## What the task requires
Using the data that follows, report how many lines include "area"; output no other text.

Segment Start: Information shown

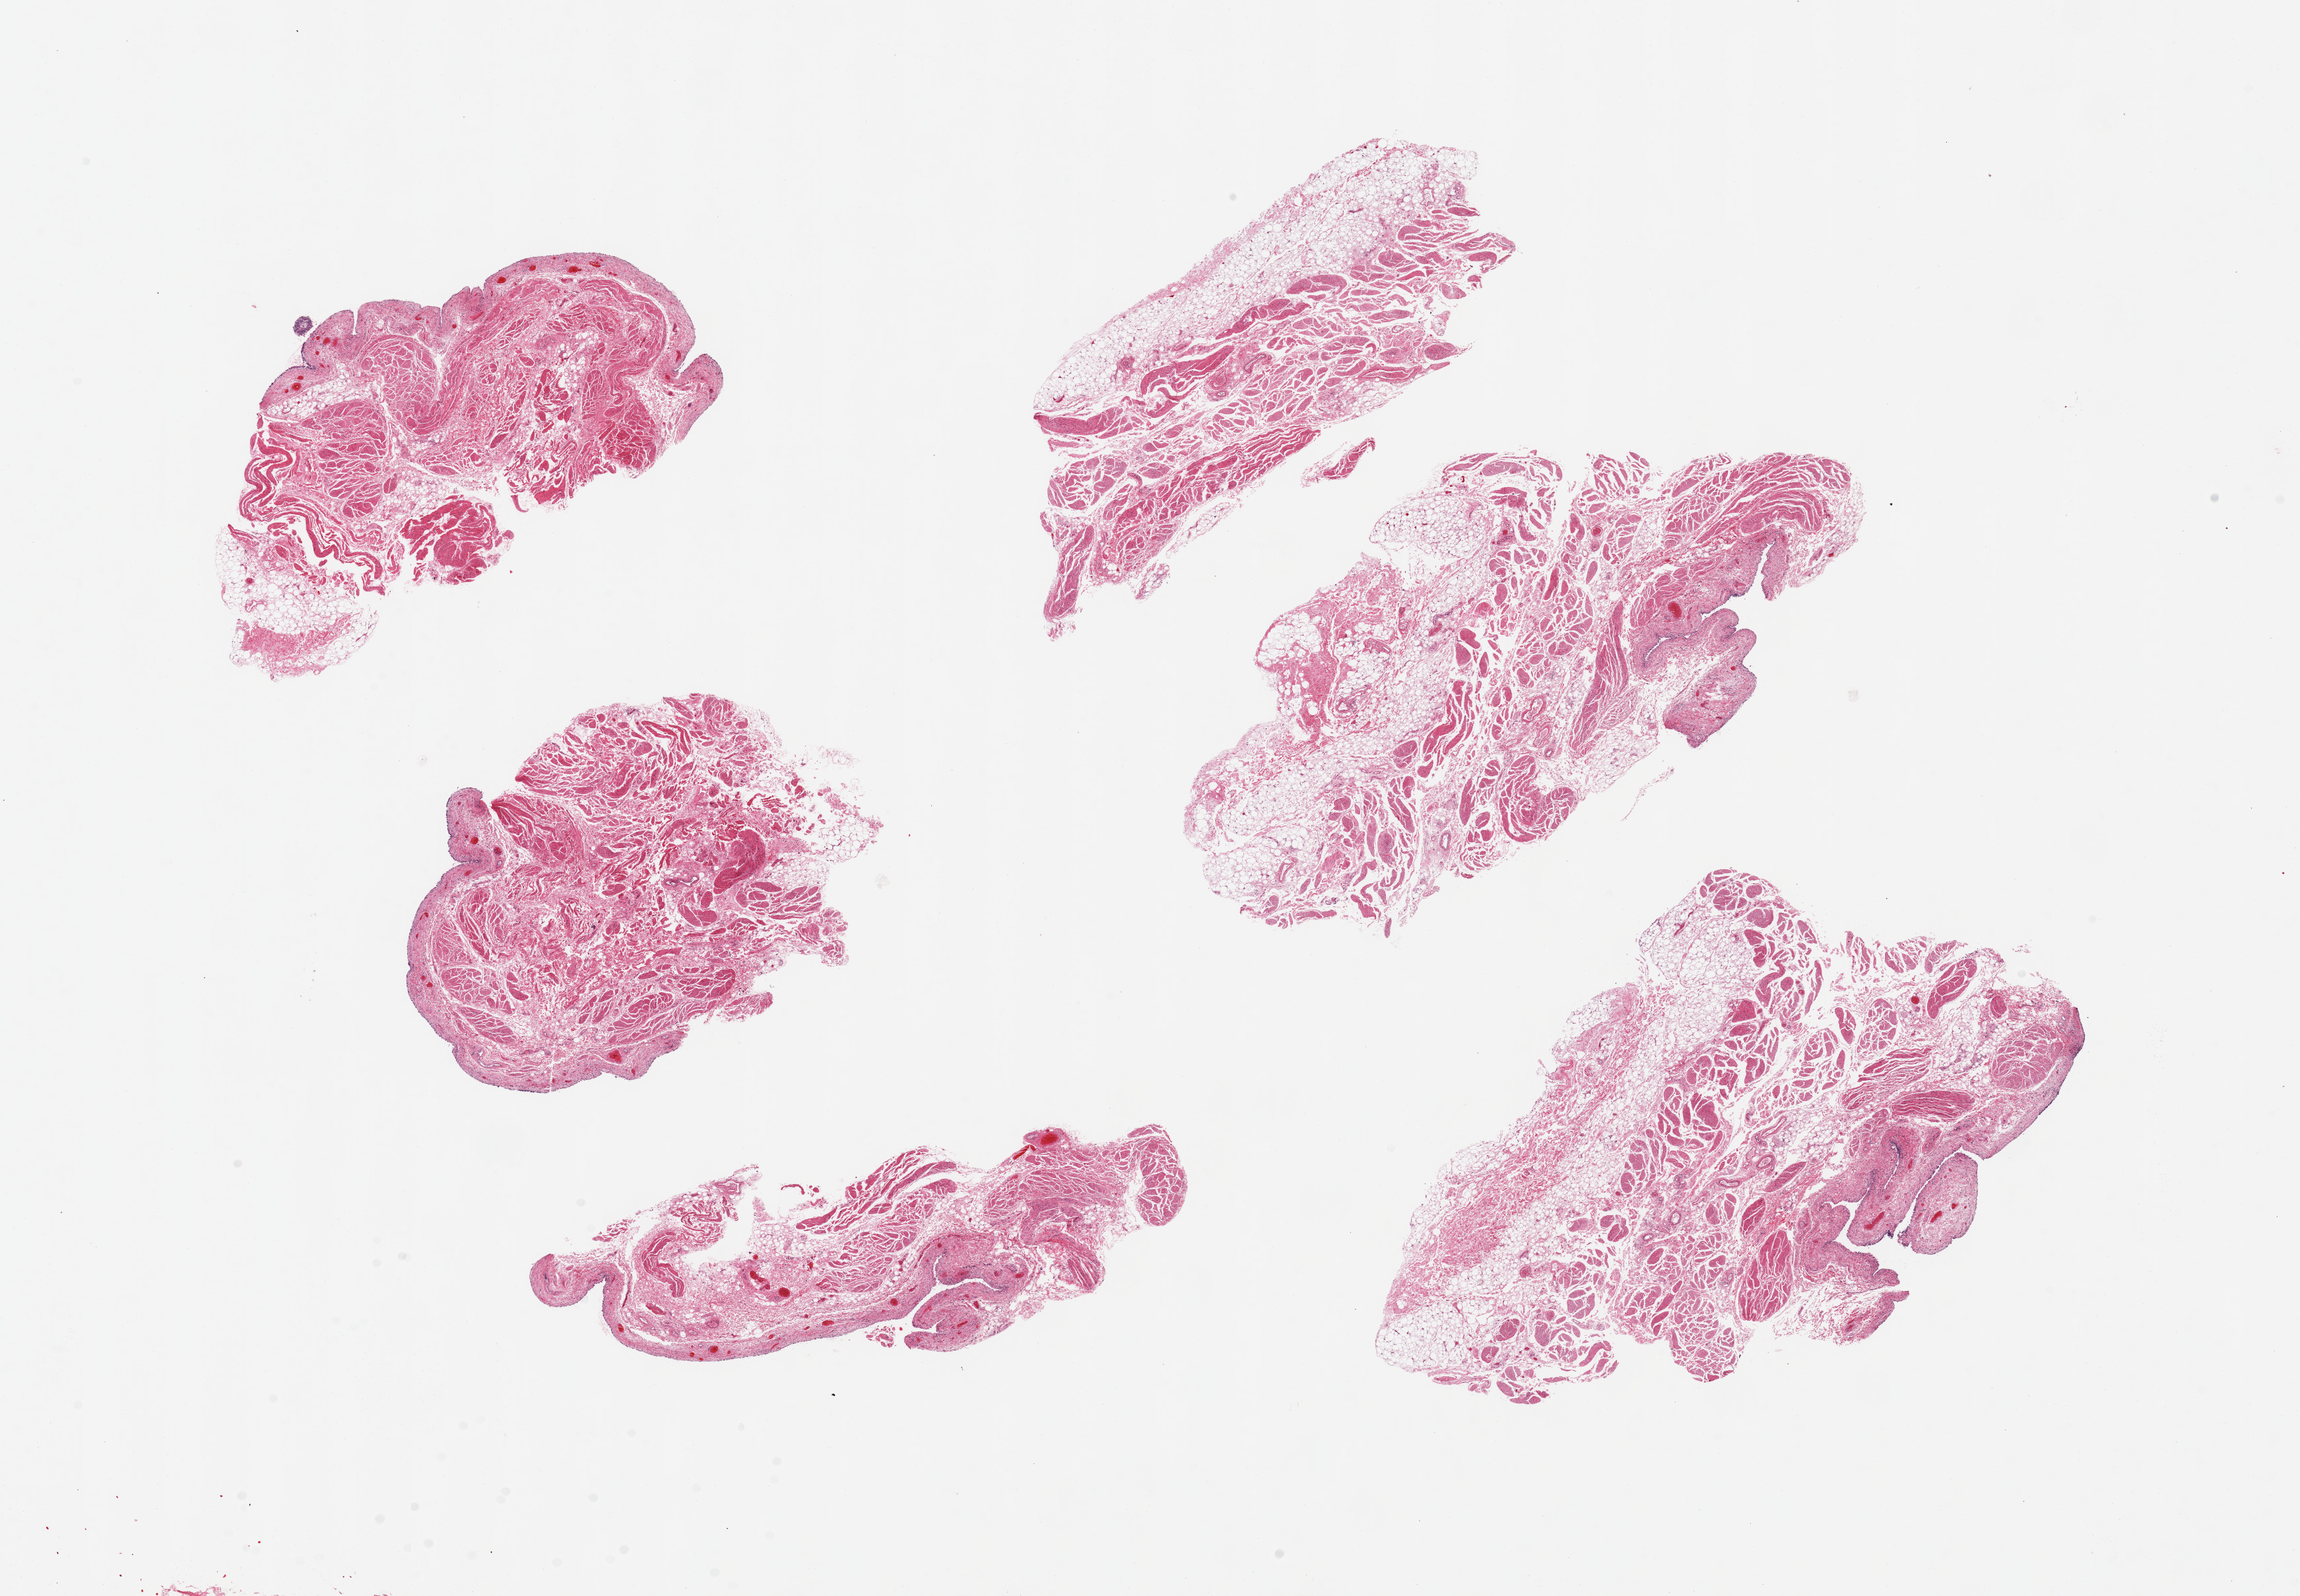
Whole-slide image, hematoxylin and eosin (H&E) stain, brightfield — shown as a low-resolution overview of the whole scanned area (about 27.6 x 19.1 mm, from a 20x scan). PAXgene-fixed paraffin-embedded (PFPE) section. Target tissue: urinary bladder. Donor tissue sample. Donor sex: female.
* pathologist's review note for this sample: 6 pieces, ~8x4mm. Urothelium completely sloughed, detrusor muscle only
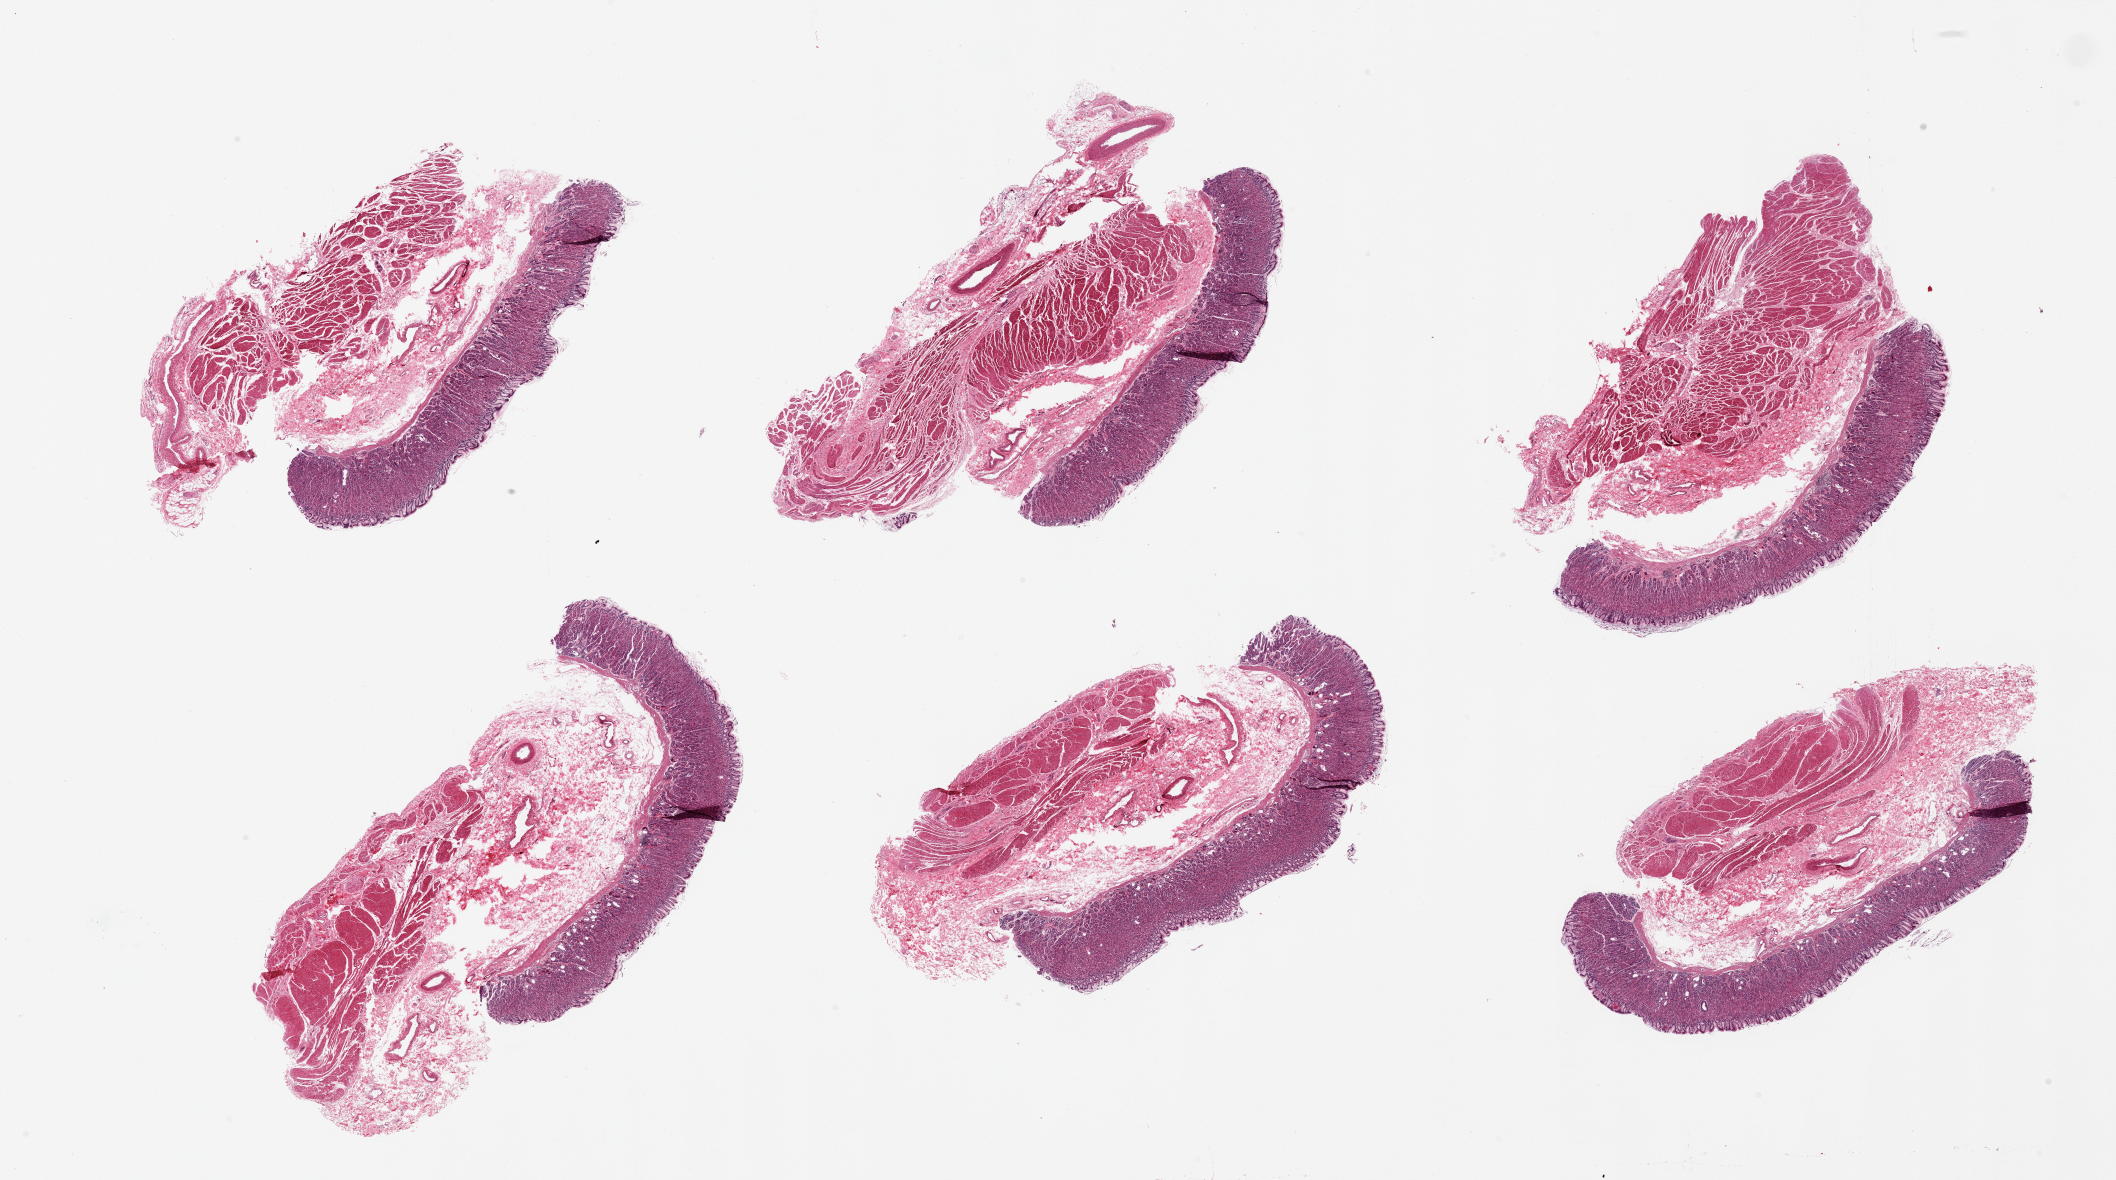
H&E whole-slide image, brightfield — shown as a low-resolution overview of the whole scanned area (about 33.5 x 18.7 mm, from a 20x scan); PAXgene-fixed paraffin-embedded (PFPE) section; section of stomach (target tissue); tissue donor sample. Male donor.
Pathologist's review note for this sample: 6 pieces; full thickness sections, several larger vessels attached, dilated deep glands.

Segment End: Information shown

## Finished exercise
2